取り組む課題
(1) 「憑かれた女」の再読記から、「ストーリー自体は、さほど複雑」という語句を含むところで始まり「以下、かなり詳細なあらすじ。思いっきりネタバレしてます。」で終わる部分を、一字一句変えずに繰り返してください。
(2) 「憑かれた女」の再読記で、筆者がこの作品を「一種の」ラヴ・ストーリーと書いた理由を、一〜三文で説明してください。

抜粋した文章

「憑かれた女」 デヴィッド・リンゼイ著 中村保男訳
サンリオSF文庫 サンリオ刊
を再読する。
初読は高校三年生の頃だったと思うから、だいたい33年ぶりくらいの再読。正直、あまり内容は覚えていなかったのだが、初めて読んだとき、途中までは面白かったのだが、なんだか最後のほうが消化不良になったという印象があって、それがどうしても引っかかっていて、いつかまた読みなおそうとずっと思っていた。その時には、まさか再読が三十年以上も先になるとは、思ってもみなかったけれど。
ストーリー自体は、さほど複雑ではない。歴史が6世紀まで遡るという、由緒あるランヒル・コート館という邸宅を舞台にした、一種のラヴ・ストーリーである。一種の、と書いたのは、果たしてこれが本当にラヴ・ストーリーなのか、それともゴースト・ストーリーなのか、はっきりとは判断がつかないからである。
以下、かなり詳細なあらすじ。思いっきりネタバレしてます。

記録データ
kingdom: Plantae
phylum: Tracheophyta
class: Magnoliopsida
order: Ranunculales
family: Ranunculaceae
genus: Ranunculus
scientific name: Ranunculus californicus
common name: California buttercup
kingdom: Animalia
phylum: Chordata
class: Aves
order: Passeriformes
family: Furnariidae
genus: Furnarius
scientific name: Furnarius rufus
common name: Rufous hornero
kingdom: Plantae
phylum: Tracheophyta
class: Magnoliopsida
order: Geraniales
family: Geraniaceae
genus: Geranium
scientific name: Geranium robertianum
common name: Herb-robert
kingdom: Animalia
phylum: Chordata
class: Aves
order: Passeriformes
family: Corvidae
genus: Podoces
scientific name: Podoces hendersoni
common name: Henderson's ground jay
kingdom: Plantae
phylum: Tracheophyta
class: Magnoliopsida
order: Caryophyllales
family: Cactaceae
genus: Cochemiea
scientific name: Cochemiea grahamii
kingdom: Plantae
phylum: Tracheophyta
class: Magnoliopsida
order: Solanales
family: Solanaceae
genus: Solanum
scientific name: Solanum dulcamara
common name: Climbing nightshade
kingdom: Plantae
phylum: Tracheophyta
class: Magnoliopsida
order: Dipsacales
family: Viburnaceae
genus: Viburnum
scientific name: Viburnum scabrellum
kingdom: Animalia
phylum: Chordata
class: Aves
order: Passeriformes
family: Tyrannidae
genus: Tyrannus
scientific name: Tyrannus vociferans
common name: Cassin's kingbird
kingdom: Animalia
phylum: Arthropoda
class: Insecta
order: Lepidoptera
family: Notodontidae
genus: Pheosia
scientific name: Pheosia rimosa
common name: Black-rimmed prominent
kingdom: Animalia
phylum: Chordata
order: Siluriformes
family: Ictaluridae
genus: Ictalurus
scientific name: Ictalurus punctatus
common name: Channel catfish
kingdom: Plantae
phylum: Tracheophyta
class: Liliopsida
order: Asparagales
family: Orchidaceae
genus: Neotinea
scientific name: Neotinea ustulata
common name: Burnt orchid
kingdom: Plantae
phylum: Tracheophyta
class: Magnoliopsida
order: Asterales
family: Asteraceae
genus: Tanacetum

課題の解答
(1)
ストーリー自体は、さほど複雑ではない。歴史が6世紀まで遡るという、由緒あるランヒル・コート館という邸宅を舞台にした、一種のラヴ・ストーリーである。一種の、と書いたのは、果たしてこれが本当にラヴ・ストーリーなのか、それともゴースト・ストーリーなのか、はっきりとは判断がつかないからである。
以下、かなり詳細なあらすじ。思いっきりネタバレしてます。

(2) この作品が本当にラヴ・ストーリーなのか、それともゴースト・ストーリーなのか、はっきりとは判断がつかないからです。